A provisional diagnosis of secondary syphilis with syphilitic hepatitis was made. VDRL titre was 1:16 and TPHA was positive. Liver biopsy was suggestive of syphilitic hepatitis showing maintained hepatic architecture with Kupffer cell hyperplasia, lymphocytic and neutrophillic infiltration of portal tracts with mild neutrophillic infiltrate in hepatic lobules and no necrosis, granuloma, gumma or Treponema pallidum. Reticulin stain revealed early fibrosis around the portal tracts [Figure 5]. ELISA for HIV was negative. Positron emission tomography (PET) scan revealed hepatomegaly and presence of retroperitoneal, hilar, mediastinal, bilateral axillary, inguinal and external iliac lymph nodes. Patient was treated with 3 doses of intramuscular Benzathine Penicillin 2.4 million units, given weekly. He became asymptomatic with resolution of pruritus and mucocutaneous findings. There was normalization of serum bilirubin, ALT, AST values and reduction in alkaline phosphatase (383 IU/ml).

Figure 5

Kupffer cell hyperplasia, lymphocytic and neutrophillic infiltration of portal tracts with mild neutrophillic infiltrate in hepatic lobules

Discussion

Syphilis is typically considered in the differential diagnosis of genital ulcers, generalized lymphadenopathy and a variety of mucocutaneous manifestations, especially in high-risk subjects. Most reviews note skin involvement in approximately 90% of cases[1] and abnormal liver enzyme concentrations in approximately 10%. Rarely, clinical hepatitis usually with cutaneous manifestation has also been described.[234] Many cases of syphilitic hepatitis have also been reported in HIV infected patients.[5] In Syphilitic hepatitis there is usually disproportionate elevation of the alkaline phosphatase levels.[467] Elevation in alkaline phosphatase is likely due to pericholangiolar inflammation.[5] Cases may also present with elevated AST and ALT levels.[24] Treatment for syphilis results in rapid resolution of biochemical abnormalities.[5678]

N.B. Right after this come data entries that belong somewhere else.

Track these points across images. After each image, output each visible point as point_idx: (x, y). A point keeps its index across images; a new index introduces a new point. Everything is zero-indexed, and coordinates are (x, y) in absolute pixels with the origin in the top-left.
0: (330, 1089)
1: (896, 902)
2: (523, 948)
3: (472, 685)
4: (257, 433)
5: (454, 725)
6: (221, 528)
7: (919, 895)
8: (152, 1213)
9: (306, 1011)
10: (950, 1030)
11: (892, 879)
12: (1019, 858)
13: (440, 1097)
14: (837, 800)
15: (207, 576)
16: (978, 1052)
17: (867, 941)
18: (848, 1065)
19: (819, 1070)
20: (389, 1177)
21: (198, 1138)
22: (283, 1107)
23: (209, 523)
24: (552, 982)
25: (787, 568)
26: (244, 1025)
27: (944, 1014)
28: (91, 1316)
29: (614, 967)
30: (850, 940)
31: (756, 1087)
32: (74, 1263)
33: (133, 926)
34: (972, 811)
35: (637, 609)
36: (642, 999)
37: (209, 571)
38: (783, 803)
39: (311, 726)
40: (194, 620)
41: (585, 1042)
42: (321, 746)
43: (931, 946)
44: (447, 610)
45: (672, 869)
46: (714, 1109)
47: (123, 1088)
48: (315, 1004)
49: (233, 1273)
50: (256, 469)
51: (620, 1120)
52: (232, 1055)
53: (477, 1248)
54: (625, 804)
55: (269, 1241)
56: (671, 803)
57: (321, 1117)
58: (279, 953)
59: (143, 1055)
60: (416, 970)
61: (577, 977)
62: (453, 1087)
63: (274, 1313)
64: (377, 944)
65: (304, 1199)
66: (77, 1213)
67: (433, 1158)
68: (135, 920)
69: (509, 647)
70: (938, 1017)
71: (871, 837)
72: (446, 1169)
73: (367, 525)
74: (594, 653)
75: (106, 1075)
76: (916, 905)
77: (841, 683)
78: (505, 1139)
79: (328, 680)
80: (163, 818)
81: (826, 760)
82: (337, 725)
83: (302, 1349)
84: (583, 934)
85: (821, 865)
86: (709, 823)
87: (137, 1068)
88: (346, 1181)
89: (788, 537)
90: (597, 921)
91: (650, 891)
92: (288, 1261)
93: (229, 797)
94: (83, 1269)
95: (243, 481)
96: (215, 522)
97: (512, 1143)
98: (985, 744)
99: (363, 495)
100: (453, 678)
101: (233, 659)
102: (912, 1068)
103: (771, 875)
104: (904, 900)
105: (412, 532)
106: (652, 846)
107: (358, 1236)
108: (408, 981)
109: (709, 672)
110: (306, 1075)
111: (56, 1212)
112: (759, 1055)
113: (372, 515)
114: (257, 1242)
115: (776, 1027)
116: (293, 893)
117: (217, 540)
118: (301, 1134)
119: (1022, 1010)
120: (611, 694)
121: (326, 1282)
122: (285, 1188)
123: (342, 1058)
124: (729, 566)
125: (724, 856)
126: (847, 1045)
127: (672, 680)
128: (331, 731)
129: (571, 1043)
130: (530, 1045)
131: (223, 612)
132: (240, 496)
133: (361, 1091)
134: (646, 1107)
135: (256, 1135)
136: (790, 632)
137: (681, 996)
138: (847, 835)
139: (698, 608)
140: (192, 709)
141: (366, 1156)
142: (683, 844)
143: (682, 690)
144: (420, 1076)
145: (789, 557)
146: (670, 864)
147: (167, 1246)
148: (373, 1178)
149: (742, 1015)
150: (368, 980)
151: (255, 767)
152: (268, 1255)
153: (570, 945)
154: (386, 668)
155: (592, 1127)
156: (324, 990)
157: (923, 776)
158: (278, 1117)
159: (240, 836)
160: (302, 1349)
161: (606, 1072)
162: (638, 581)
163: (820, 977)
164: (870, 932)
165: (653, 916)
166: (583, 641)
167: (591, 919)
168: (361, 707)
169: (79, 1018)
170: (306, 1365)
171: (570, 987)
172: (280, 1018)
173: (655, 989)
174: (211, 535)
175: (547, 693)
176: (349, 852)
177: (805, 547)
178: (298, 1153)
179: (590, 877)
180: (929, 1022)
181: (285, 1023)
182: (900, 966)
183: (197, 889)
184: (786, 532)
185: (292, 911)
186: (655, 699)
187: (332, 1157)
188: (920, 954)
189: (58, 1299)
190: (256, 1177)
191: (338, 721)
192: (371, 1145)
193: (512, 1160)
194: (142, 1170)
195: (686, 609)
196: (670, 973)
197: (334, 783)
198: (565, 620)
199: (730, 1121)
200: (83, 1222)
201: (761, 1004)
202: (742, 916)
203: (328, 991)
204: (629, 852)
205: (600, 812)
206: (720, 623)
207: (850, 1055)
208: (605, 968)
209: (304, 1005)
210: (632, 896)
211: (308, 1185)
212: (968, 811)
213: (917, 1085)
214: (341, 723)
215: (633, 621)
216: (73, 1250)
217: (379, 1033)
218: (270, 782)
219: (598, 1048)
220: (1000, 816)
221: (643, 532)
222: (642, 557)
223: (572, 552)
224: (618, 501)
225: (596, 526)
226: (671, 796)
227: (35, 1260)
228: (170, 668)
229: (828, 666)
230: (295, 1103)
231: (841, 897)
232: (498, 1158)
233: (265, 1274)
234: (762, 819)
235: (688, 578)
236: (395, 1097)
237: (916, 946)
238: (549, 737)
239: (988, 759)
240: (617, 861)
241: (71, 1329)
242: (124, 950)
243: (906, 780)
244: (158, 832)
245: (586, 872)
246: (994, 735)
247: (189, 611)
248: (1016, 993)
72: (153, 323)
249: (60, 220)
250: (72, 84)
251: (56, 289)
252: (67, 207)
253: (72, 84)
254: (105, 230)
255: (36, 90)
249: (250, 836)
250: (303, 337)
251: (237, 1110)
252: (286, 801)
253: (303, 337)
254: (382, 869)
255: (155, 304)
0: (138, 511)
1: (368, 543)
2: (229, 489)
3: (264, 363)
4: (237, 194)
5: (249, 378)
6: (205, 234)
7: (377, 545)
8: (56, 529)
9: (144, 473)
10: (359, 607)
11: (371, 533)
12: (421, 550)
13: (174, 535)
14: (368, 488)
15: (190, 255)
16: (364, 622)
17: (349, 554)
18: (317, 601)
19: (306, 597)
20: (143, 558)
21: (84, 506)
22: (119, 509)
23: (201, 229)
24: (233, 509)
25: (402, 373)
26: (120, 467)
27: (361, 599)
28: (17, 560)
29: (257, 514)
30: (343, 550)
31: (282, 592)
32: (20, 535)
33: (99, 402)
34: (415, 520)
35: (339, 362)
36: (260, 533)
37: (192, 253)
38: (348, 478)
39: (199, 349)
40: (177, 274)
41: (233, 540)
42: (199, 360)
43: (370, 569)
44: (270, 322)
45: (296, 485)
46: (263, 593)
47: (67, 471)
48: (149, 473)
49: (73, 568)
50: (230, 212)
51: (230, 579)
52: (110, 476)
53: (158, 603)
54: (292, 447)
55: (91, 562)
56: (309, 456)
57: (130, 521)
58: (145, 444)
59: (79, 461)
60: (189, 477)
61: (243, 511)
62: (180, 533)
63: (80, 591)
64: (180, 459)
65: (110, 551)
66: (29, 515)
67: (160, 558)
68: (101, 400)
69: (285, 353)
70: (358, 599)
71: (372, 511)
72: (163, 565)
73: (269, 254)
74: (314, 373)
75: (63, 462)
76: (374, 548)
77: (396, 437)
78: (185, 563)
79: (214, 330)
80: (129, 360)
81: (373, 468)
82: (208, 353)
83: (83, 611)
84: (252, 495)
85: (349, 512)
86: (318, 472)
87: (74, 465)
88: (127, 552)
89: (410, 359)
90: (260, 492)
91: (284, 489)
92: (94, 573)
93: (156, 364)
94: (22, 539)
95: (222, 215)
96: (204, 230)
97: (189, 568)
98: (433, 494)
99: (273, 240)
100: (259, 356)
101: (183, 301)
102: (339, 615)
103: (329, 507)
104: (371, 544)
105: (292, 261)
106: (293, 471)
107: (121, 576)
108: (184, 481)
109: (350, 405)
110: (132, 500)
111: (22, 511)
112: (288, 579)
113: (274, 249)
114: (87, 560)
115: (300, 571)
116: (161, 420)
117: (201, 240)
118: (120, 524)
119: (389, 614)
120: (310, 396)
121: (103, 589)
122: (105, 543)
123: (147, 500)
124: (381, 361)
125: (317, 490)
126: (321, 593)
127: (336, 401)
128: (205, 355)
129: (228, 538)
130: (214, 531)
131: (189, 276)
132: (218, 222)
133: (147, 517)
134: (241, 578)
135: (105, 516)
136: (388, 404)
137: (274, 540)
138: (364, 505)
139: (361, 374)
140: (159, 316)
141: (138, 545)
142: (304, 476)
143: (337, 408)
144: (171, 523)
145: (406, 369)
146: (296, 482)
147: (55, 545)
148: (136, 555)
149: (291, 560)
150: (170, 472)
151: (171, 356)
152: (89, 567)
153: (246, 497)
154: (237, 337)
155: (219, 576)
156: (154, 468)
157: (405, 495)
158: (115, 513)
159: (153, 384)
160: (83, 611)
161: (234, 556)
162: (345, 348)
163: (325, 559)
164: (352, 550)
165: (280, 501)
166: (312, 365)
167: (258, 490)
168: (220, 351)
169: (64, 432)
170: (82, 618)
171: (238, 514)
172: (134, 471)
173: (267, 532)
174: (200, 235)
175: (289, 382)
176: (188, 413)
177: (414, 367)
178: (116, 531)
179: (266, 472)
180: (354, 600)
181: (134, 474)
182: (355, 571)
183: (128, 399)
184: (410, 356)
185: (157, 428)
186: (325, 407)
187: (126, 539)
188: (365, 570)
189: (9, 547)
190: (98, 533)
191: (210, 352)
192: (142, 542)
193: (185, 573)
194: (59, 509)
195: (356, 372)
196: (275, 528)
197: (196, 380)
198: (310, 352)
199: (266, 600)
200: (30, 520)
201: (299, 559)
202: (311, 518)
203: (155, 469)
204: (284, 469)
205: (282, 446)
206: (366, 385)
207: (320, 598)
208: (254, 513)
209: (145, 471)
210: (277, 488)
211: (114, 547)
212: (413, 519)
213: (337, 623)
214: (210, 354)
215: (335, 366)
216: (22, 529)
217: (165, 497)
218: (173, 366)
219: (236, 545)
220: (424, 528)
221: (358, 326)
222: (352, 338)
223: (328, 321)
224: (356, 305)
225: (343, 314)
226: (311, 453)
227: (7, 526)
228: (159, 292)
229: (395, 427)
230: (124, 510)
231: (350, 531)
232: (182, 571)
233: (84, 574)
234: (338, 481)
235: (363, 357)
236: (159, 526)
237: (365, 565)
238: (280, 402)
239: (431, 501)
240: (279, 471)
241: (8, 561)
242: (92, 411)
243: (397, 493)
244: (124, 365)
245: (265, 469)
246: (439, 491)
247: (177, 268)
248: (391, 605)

Our patient presented with signs and symptoms of hepatitis with abnormal liver function tests and prominent elevation in alkaline phosphatase levels. An initial diagnosis of alcohol or a non-hepatotropic virus causing hepatitis was made. The diagnosis of alcoholic hepatitis was erroneously made since patient was known alcoholic and viral markers for hepatitis were negative. However, the diagnosis of secondary syphilis with syphilitic hepatitis was confirmed when later he presented with typical mucocutaneous manifestations of secondary syphilis, high titres of VDRL, positive TPHA, no evidence of fatty changes in liver in ultrasound abdomen, PET scan showing hepatomegaly with multiple lymphadenopathy and liver biopsy suggestive of syphilitic hepatitis. Implication of syphilis as a cause of hepatitis was based on the characteristic liver enzyme pattern, with more prominent elevation in the alkaline phosphatase level, negative serology for hepatotropic viruses and the rapid resolution of symptoms and biochemical abnormalities with therapy.

The purpose of reporting this case is to present an uncommon manifestation of secondary syphilis in the form of hepatitis, its good response to conventional treatment with Benzathine Penicillin and to keep it as a differential diagnosis in young sexually active patients.

What is new?

The diagnosis of hepatitis of undetermined aetiology several weeks preceding the recognition of syphilis, as in our patient, is unusual. Itching can be present in secondary syphilis, however, intense itching described by our patient as “nightmare” is unknown.